=== COMPITO ASSEGNATO A ===
Ricopia per favore i record alla lettera, dal loro inizio fino alla riga che contiene "local contrast: mode bilateral grid, contrast 27, coarseness", inclusa. Lascia fuori dalla risposta le immagini.

· · ·

La 1° esperienza può essere fatta con amici esperti
Il piacere della bicicletta
come quello
stesso della libertà
di Giorgio Sala
Un cicloturista scrive su una rivista di camperisti. Non si tratta di qualcosa di “blasfemo”. Sia l’uno che gli altri sono dei globe trotter, hanno in fondo un animo zingaro. Non sono entrambi propriamente dei turisti ma dei viaggiatori. Per loro vale quanto dice Marcel Proust: “il vero viaggio di scoperta non consiste nell’andare per nuove terre ma nel guardare con nuovi occhi”.
Sempre più spesso riviste e quotidiani riportano reportage di viaggi in bicicletta, più o meno impegnativi. Si leggono cronache di viaggi intercontinentali e di più abbordabili avventure nell’ambito della propria regione. Non importa dove si va, l’importante è la scoperta della bici per provare intense emozioni e “scoprire il mondo a un’altra velocità e guardando da una diversa prospettiva”.
Essa si presenta come un “mezzo creativo”, “una macchina dei pensieri”. Per certi versi si può dire che alcuni riscoprono oggi le stesse emozioni provate dai nostri antenati quando il velocipede fece la sua apparizione. La bici divenne mezzo di svago della ricca borghesia prima, mezzo di emancipazione delle classi povere poi, attraverso l’agonismo. Passando per molti usi: militare, i bersaglieri; di lavoro, i postini; come mezzo di trasporto di massa. Poi fu soffocato dall’automobile. Nel secondo dopoguerra in Italia circolavano 3.500.000 di bici e 184.060 automobili. Nel 1990, secondo dati ISTAT, si sono prodotte nel nostro paese 1.402846 biciclette contro un esercito di ben 27.415.828 automobili circolanti.
Si è giunti ormai a un punto di saturazione. La società reagisce in vari modi. Di qui, anche, la (ri)scoperta della bicicletta. Sempre più spesso s’incontrano sulle nostre strade ciclisti di tutte le età, famiglie intere o gruppi di amici sorridenti interpretare, con le loro bici allestite con borse e borsoni, in modo nuovo e diverso l’approccio alla natura, la conoscenza di altre città e contrade, di altri popoli e genti. In una parola: il viaggiare. Personalmente, in compagnia di mia figlia diciottenne e di un amico di 32 ani, ho intrapreso, nell’estate scorsa, un viaggio da Roma a Francoforte sul Meno in bici, di 1.733 chilometri in quattordici giorni, passando per Svizzera, Austria e Germania.
Abbiamo percorso la via Francigena per un lunghissimo tratto, scavalcato gli Appennini al passo della Cisa e le Alpi al passo del Lucomagno, costeggiato il lago di Costanza e parte del Danubio e del Reno prima di inoltrarci nella Selva Nera. Numerosi sono gli incontri con altri ciclisti, soli o in gruppo, con i quali ci salutiamo alla mano con sorrisi e incitamenti reciproci. È il contatto umano, anche con la gente che incontri ai bordi delle strade e con cui puoi scambiare con molta semplicità le opinioni più disparate, che hanno reso pieno e appagante quel viaggio. All’estero le difficoltà della lingua sembrano sparire nel contatto umano tra il ciclista impegnato in un raid e l’anonimo che fermi per strada per un’informazione. Si stabilisce quasi per incanto, per l’idea di “fragilità” che dimostra il ciclista, un rapporto di simpatia e di benevolenza.

· · ·

=== COMPITO ASSEGNATO B ===
Rispondi a queste domande in base all'articolo:
(i) Quanti chilometri misurava il viaggio in bici da Roma a Francoforte sul Meno?
(ii) Attraverso quale passo sono stati scavalcati gli Appennini?
(iii) Quante biciclette circolavano in Italia nel secondo dopoguerra?

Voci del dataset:
· · ·

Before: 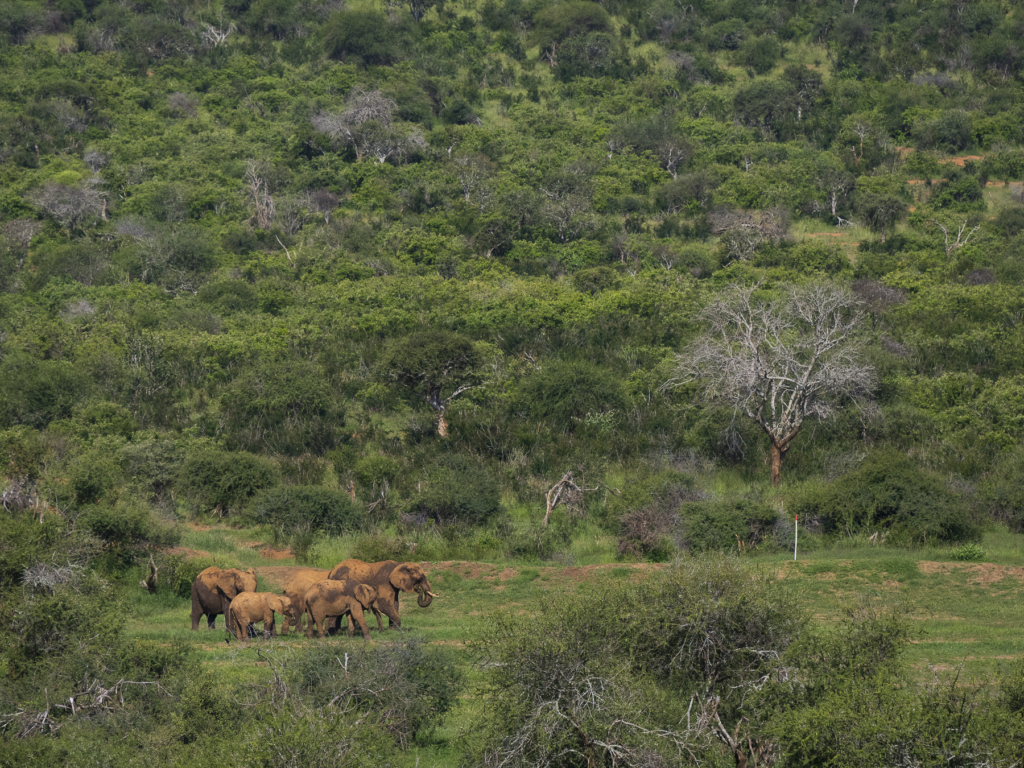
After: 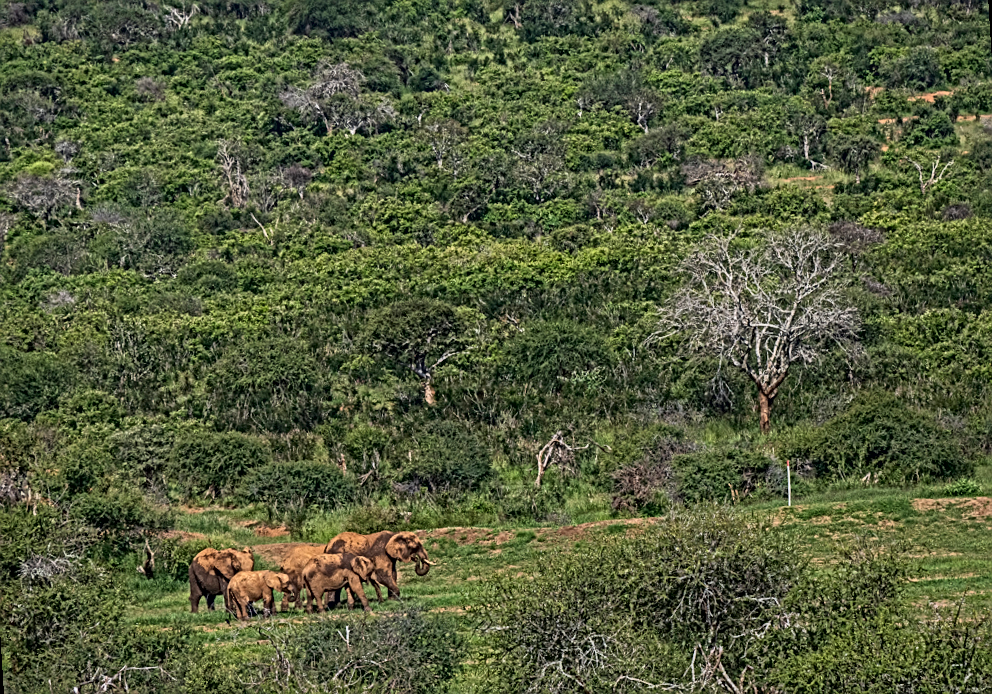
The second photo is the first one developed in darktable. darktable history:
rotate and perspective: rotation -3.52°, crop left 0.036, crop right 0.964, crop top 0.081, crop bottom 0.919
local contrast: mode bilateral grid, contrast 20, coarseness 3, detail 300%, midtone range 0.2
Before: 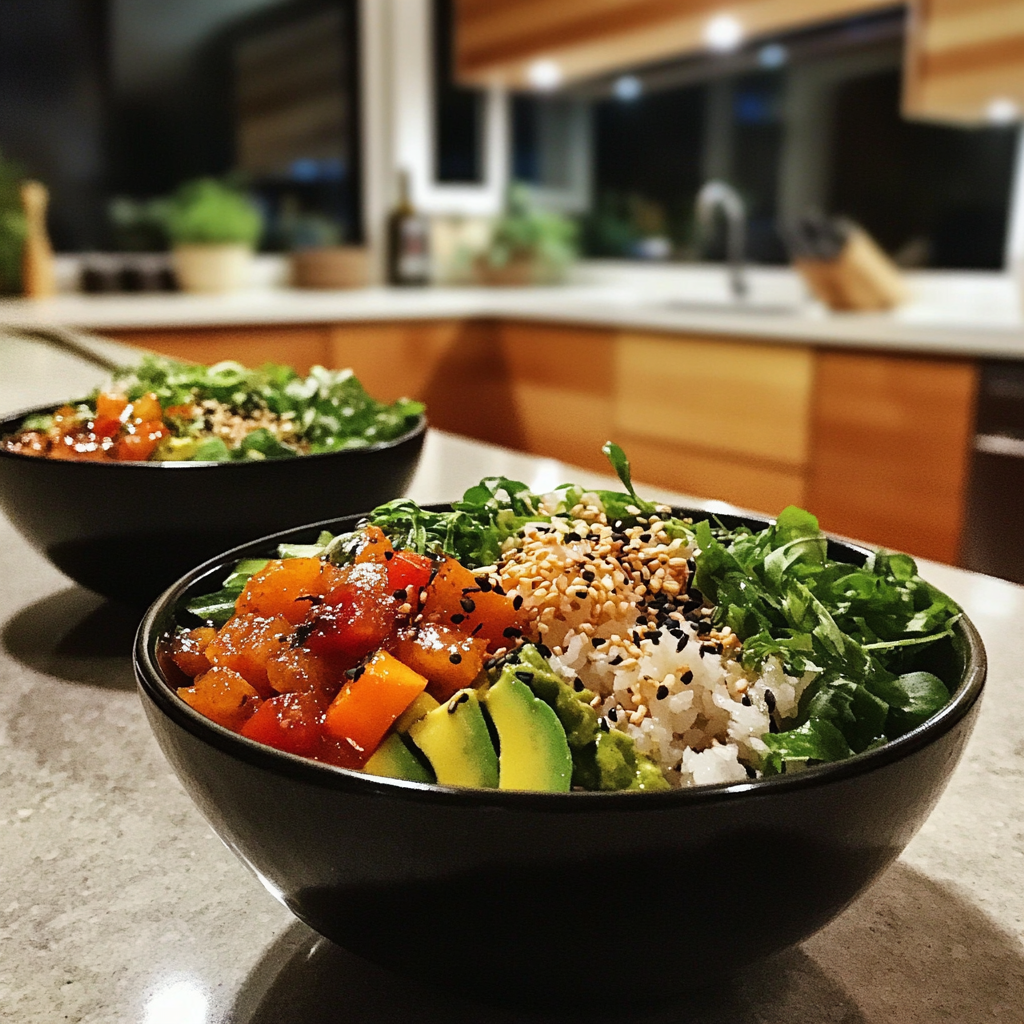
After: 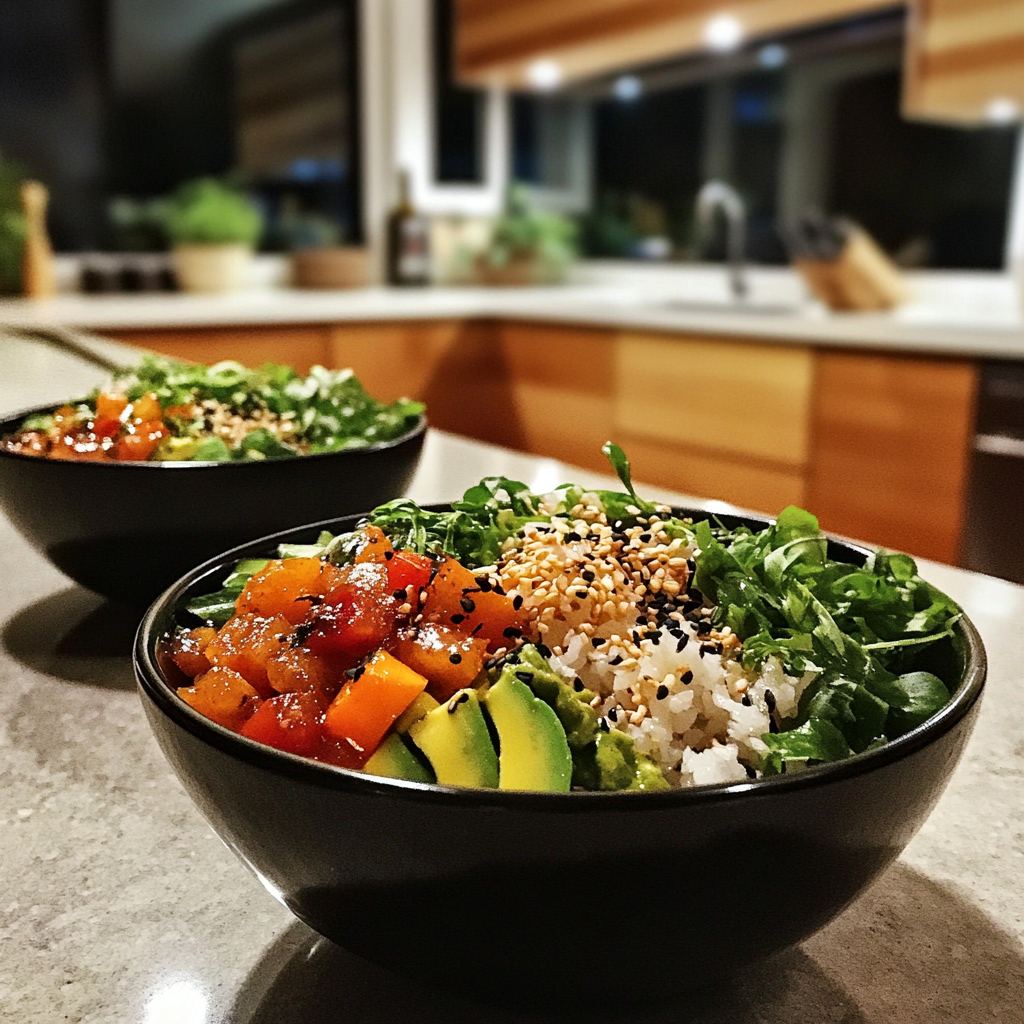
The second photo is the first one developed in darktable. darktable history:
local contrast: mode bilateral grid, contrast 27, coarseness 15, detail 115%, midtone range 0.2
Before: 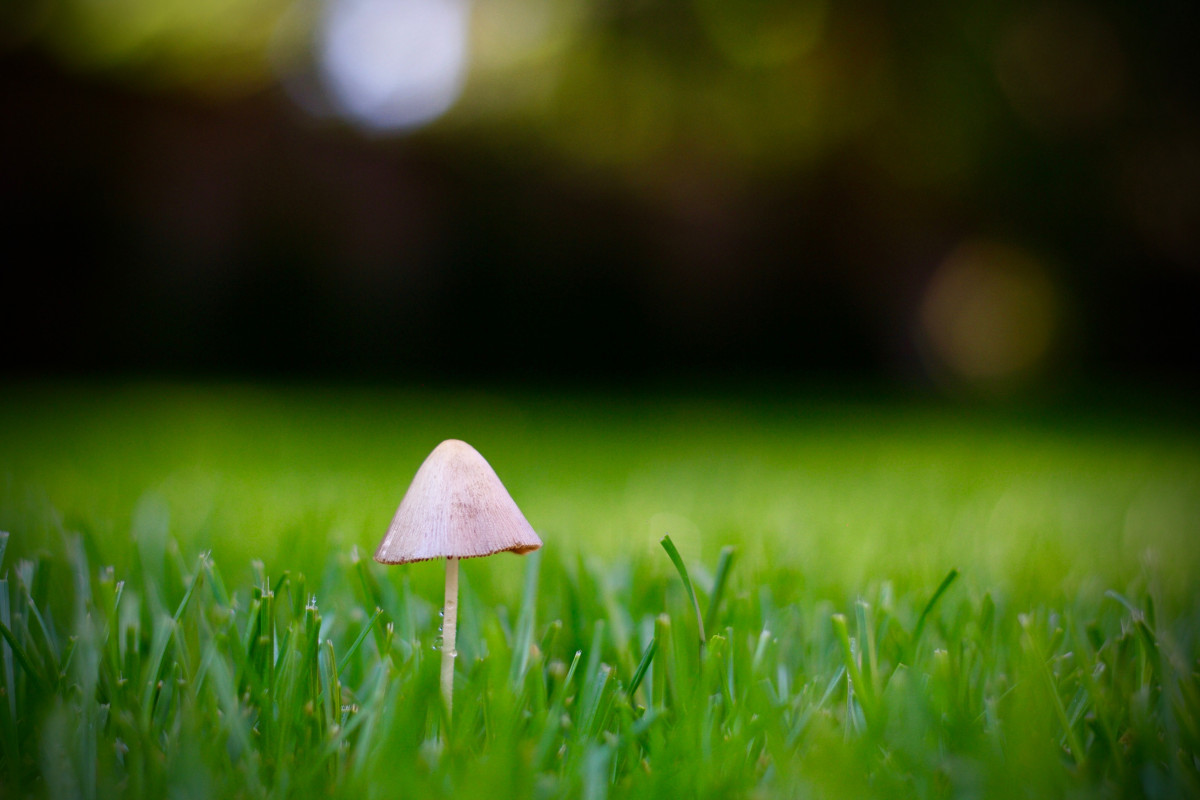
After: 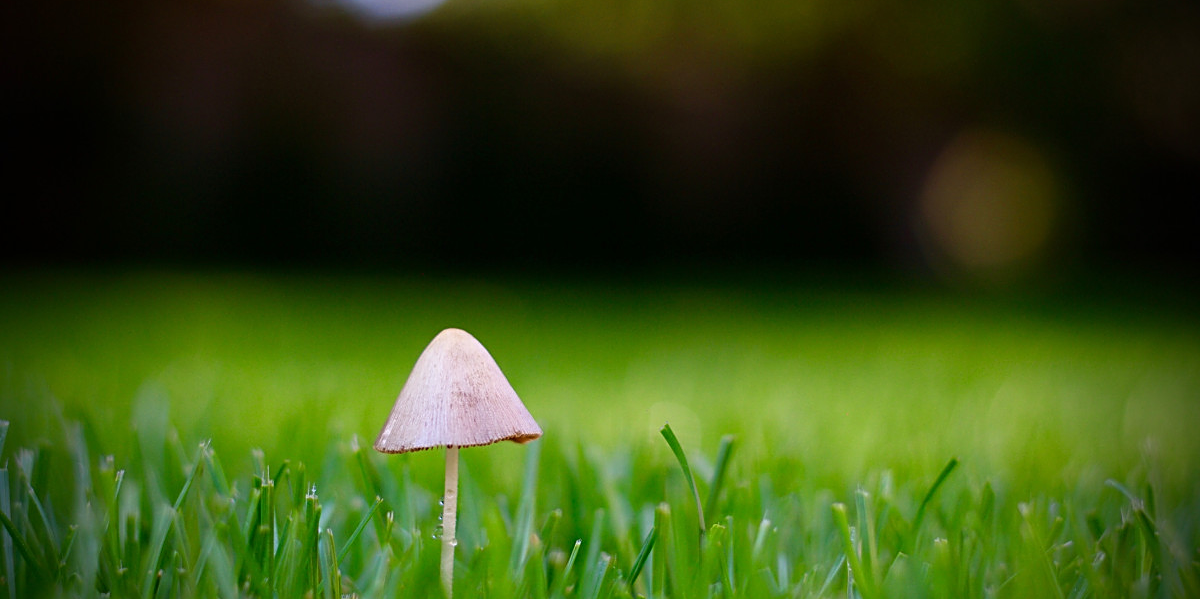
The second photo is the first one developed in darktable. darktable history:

· · ·

=== RISPOSTA COMPLETA A ===
Before: 
After: 
The second photo is the first one developed in darktable. darktable history:
rotate and perspective: rotation -3.52°, crop left 0.036, crop right 0.964, crop top 0.081, crop bottom 0.919
local contrast: mode bilateral grid, contrast 20, coarseness 3, detail 300%, midtone range 0.2
Before: 
After: 
The second photo is the first one developed in darktable. darktable history:
local contrast: mode bilateral grid, contrast 27, coarseness 15, detail 115%, midtone range 0.2

=== RISPOSTA COMPLETA B ===
(i) 1.733 chilometri.
(ii) Il passo della Cisa.
(iii) 3.500.000.